***** Task inputs
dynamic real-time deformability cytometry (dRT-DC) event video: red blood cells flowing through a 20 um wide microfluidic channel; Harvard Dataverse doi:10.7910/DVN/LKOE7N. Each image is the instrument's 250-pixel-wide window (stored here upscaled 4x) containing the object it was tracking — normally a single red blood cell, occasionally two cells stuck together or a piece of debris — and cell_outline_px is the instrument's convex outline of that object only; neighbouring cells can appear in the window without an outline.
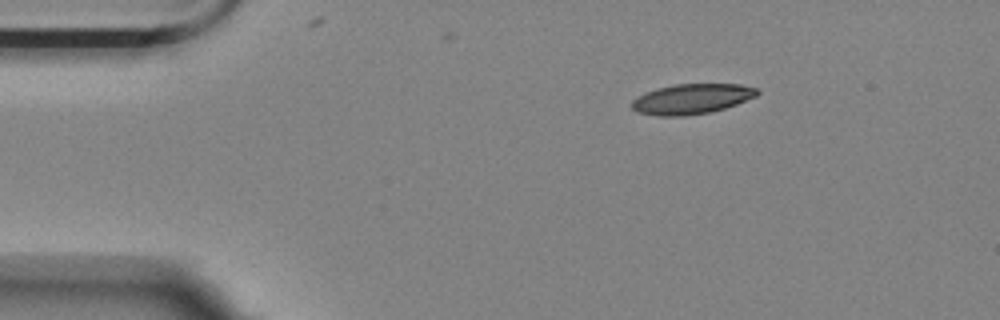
{"species": "Egyptian fruit bat (a non-hibernating species)", "species_latin": "Rousettus aegyptiacus", "temperature_condition": "room temperature", "stored_images_in_passage": 49, "camera_frame_rate_fps": 3000, "um_per_image_px": 0.085, "animal": {"sex": "female"}, "frame": {"image": 1, "passage_image": 1, "time_ms": 0.0, "image_size_px": [1000, 320], "cell_outline_px": [[760, 92], [756, 96], [736, 104], [724, 108], [708, 112], [684, 116], [660, 116], [636, 112], [632, 108], [632, 100], [636, 96], [644, 92], [656, 88], [676, 84], [740, 84], [756, 88]], "centroid_in_image_um": [58.75, 8.4], "position_along_channel_um": 26.2, "area_um2": 22.02}}
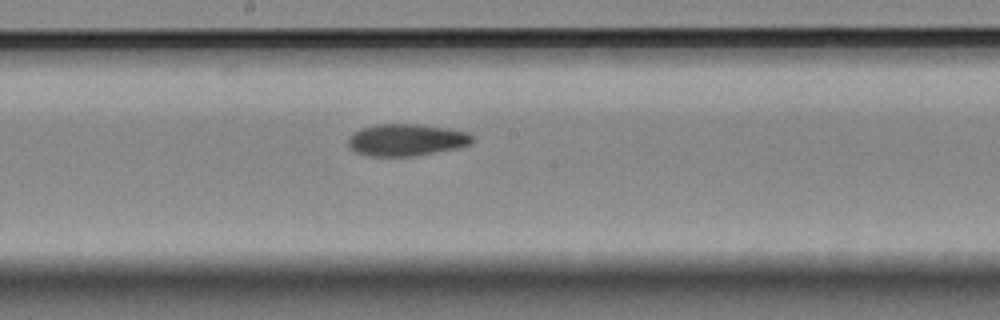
{"frame": {"image": 2, "passage_image": 22, "time_ms": 7.0, "image_size_px": [1000, 320], "cell_outline_px": [[472, 140], [468, 144], [456, 148], [412, 156], [368, 156], [356, 152], [348, 148], [348, 136], [352, 132], [360, 128], [376, 124], [420, 124], [448, 128], [468, 132], [472, 136]], "centroid_in_image_um": [34.46, 11.88], "position_along_channel_um": 213.7, "area_um2": 23.18}}
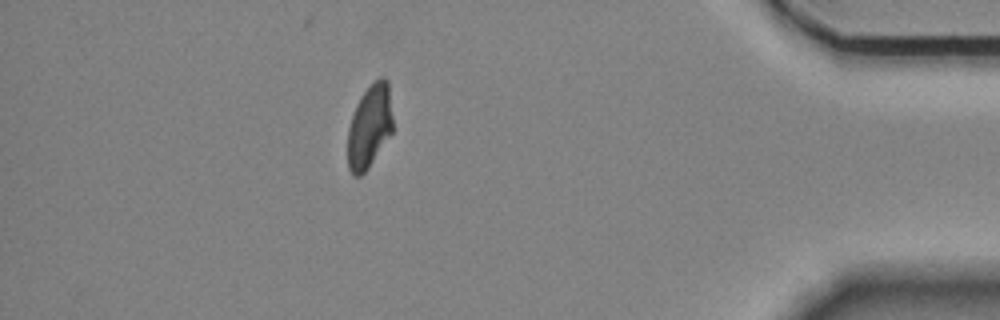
{"frame": {"image": 3, "passage_image": 42, "time_ms": 13.667, "image_size_px": [1000, 320], "cell_outline_px": [[392, 132], [368, 168], [360, 176], [352, 176], [348, 168], [348, 128], [356, 104], [360, 96], [380, 76], [384, 76], [388, 80], [392, 116]], "centroid_in_image_um": [31.4, 10.75], "position_along_channel_um": 403.8, "area_um2": 21.79}, "authors_computed_cell_mechanics": {"area_um2": 23.12, "velocity_mm_per_s": 3.523, "shape_relaxation_time_tau1_ms": 7.1889, "shape_relaxation_time_tau2_ms": 5.4882, "deformation_change_tau1": 0.1919, "deformation_change_tau2": 0.1164}}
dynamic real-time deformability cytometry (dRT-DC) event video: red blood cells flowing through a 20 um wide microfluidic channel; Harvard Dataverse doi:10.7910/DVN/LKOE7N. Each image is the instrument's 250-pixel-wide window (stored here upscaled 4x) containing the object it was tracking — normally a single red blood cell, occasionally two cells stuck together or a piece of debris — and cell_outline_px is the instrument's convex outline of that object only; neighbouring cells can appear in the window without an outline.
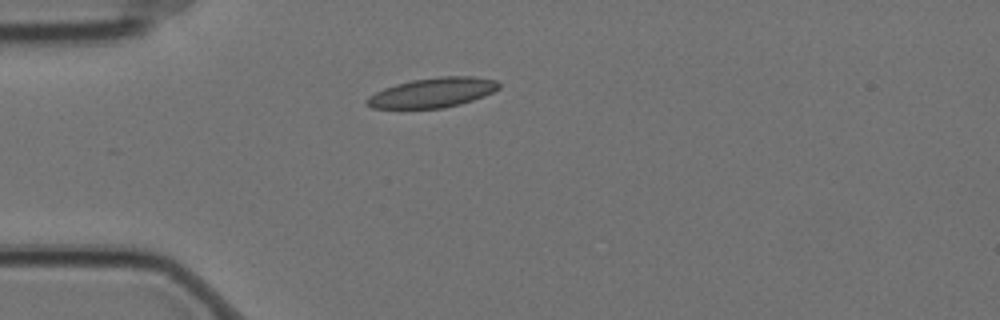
{"species": "Egyptian fruit bat (a non-hibernating species)", "species_latin": "Rousettus aegyptiacus", "temperature_condition": "cold", "stored_images_in_passage": 2, "camera_frame_rate_fps": 3000, "um_per_image_px": 0.085, "animal": {"sex": "female"}, "frame": {"image": 1, "passage_image": 2, "time_ms": 0.333, "image_size_px": [1000, 320], "cell_outline_px": [[500, 88], [484, 96], [460, 104], [444, 108], [372, 108], [364, 100], [368, 96], [384, 88], [396, 84], [412, 80], [440, 76], [472, 76], [496, 80], [500, 84]], "centroid_in_image_um": [36.78, 7.87], "position_along_channel_um": 48.2, "area_um2": 22.77}}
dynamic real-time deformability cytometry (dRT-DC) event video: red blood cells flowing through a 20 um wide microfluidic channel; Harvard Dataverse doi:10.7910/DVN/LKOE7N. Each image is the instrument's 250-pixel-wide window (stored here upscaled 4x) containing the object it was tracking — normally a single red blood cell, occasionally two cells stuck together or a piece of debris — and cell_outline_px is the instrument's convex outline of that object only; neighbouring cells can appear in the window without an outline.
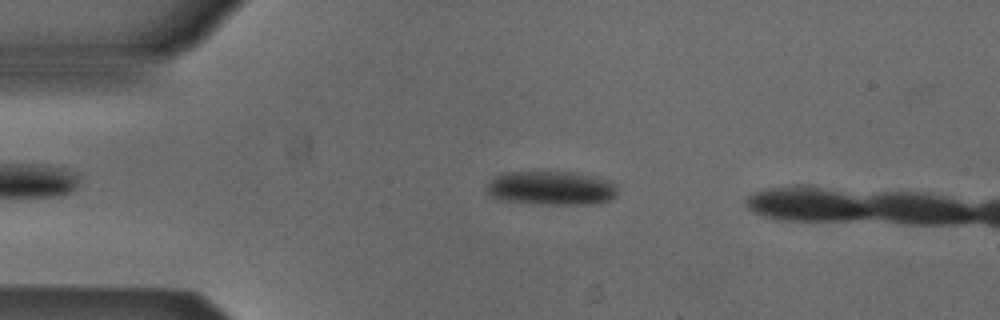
{"species": "Egyptian fruit bat (a non-hibernating species)", "species_latin": "Rousettus aegyptiacus", "temperature_condition": "cold", "stored_images_in_passage": 47, "camera_frame_rate_fps": 3000, "um_per_image_px": 0.085, "animal": {"sex": "male"}, "frame": {"image": 1, "passage_image": 12, "time_ms": 3.667, "image_size_px": [1000, 320], "cell_outline_px": [[616, 196], [608, 200], [572, 204], [560, 204], [508, 200], [492, 196], [484, 188], [488, 180], [492, 176], [504, 172], [572, 172], [596, 176], [612, 180], [616, 184]], "centroid_in_image_um": [46.83, 15.94], "position_along_channel_um": 38.2, "area_um2": 25.49}}
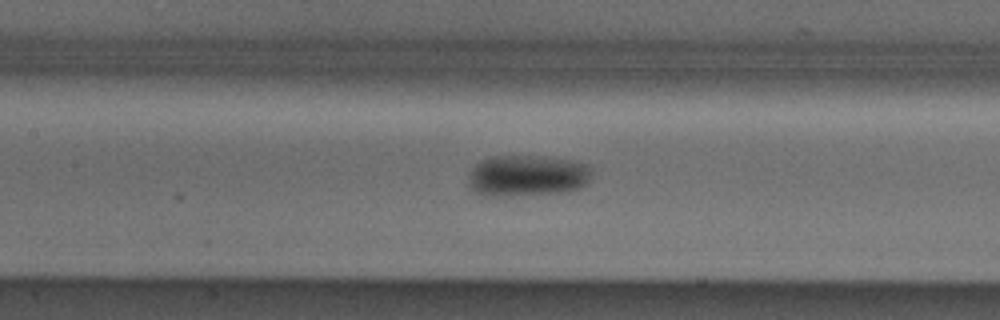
**********
• [Objective]
Every record must be copied exactly, with the pictures left out.

• [Task result]
dynamic real-time deformability cytometry (dRT-DC) event video: red blood cells flowing through a 20 um wide microfluidic channel; Harvard Dataverse doi:10.7910/DVN/LKOE7N. Each image is the instrument's 250-pixel-wide window (stored here upscaled 4x) containing the object it was tracking — normally a single red blood cell, occasionally two cells stuck together or a piece of debris — and cell_outline_px is the instrument's convex outline of that object only; neighbouring cells can appear in the window without an outline.
{"species": "Egyptian fruit bat (a non-hibernating species)", "species_latin": "Rousettus aegyptiacus", "temperature_condition": "room temperature", "stored_images_in_passage": 49, "camera_frame_rate_fps": 3000, "um_per_image_px": 0.085, "animal": {"sex": "female"}, "frame": {"image": 1, "passage_image": 1, "time_ms": 0.0, "image_size_px": [1000, 320], "cell_outline_px": [[760, 92], [756, 96], [736, 104], [724, 108], [708, 112], [684, 116], [660, 116], [636, 112], [632, 108], [632, 100], [636, 96], [644, 92], [656, 88], [676, 84], [740, 84], [756, 88]], "centroid_in_image_um": [58.75, 8.4], "position_along_channel_um": 26.2, "area_um2": 22.02}}
{"frame": {"image": 2, "passage_image": 22, "time_ms": 7.0, "image_size_px": [1000, 320], "cell_outline_px": [[472, 140], [468, 144], [456, 148], [412, 156], [368, 156], [356, 152], [348, 148], [348, 136], [352, 132], [360, 128], [376, 124], [420, 124], [448, 128], [468, 132], [472, 136]], "centroid_in_image_um": [34.46, 11.88], "position_along_channel_um": 213.7, "area_um2": 23.18}}
{"frame": {"image": 3, "passage_image": 42, "time_ms": 13.667, "image_size_px": [1000, 320], "cell_outline_px": [[392, 132], [368, 168], [360, 176], [352, 176], [348, 168], [348, 128], [356, 104], [360, 96], [380, 76], [384, 76], [388, 80], [392, 116]], "centroid_in_image_um": [31.4, 10.75], "position_along_channel_um": 403.8, "area_um2": 21.79}, "authors_computed_cell_mechanics": {"area_um2": 23.12, "velocity_mm_per_s": 3.523, "shape_relaxation_time_tau1_ms": 7.1889, "shape_relaxation_time_tau2_ms": 5.4882, "deformation_change_tau1": 0.1919, "deformation_change_tau2": 0.1164}}
dynamic real-time deformability cytometry (dRT-DC) event video: red blood cells flowing through a 20 um wide microfluidic channel; Harvard Dataverse doi:10.7910/DVN/LKOE7N. Each image is the instrument's 250-pixel-wide window (stored here upscaled 4x) containing the object it was tracking — normally a single red blood cell, occasionally two cells stuck together or a piece of debris — and cell_outline_px is the instrument's convex outline of that object only; neighbouring cells can appear in the window without an outline.
{"species": "Egyptian fruit bat (a non-hibernating species)", "species_latin": "Rousettus aegyptiacus", "temperature_condition": "cold", "stored_images_in_passage": 2, "camera_frame_rate_fps": 3000, "um_per_image_px": 0.085, "animal": {"sex": "female"}, "frame": {"image": 1, "passage_image": 2, "time_ms": 0.333, "image_size_px": [1000, 320], "cell_outline_px": [[500, 88], [484, 96], [460, 104], [444, 108], [372, 108], [364, 100], [368, 96], [384, 88], [396, 84], [412, 80], [440, 76], [472, 76], [496, 80], [500, 84]], "centroid_in_image_um": [36.78, 7.87], "position_along_channel_um": 48.2, "area_um2": 22.77}}
dynamic real-time deformability cytometry (dRT-DC) event video: red blood cells flowing through a 20 um wide microfluidic channel; Harvard Dataverse doi:10.7910/DVN/LKOE7N. Each image is the instrument's 250-pixel-wide window (stored here upscaled 4x) containing the object it was tracking — normally a single red blood cell, occasionally two cells stuck together or a piece of debris — and cell_outline_px is the instrument's convex outline of that object only; neighbouring cells can appear in the window without an outline.
{"species": "Egyptian fruit bat (a non-hibernating species)", "species_latin": "Rousettus aegyptiacus", "temperature_condition": "cold", "stored_images_in_passage": 47, "camera_frame_rate_fps": 3000, "um_per_image_px": 0.085, "animal": {"sex": "male"}, "frame": {"image": 1, "passage_image": 12, "time_ms": 3.667, "image_size_px": [1000, 320], "cell_outline_px": [[616, 196], [608, 200], [572, 204], [560, 204], [508, 200], [492, 196], [484, 188], [488, 180], [492, 176], [504, 172], [572, 172], [596, 176], [612, 180], [616, 184]], "centroid_in_image_um": [46.83, 15.94], "position_along_channel_um": 38.2, "area_um2": 25.49}}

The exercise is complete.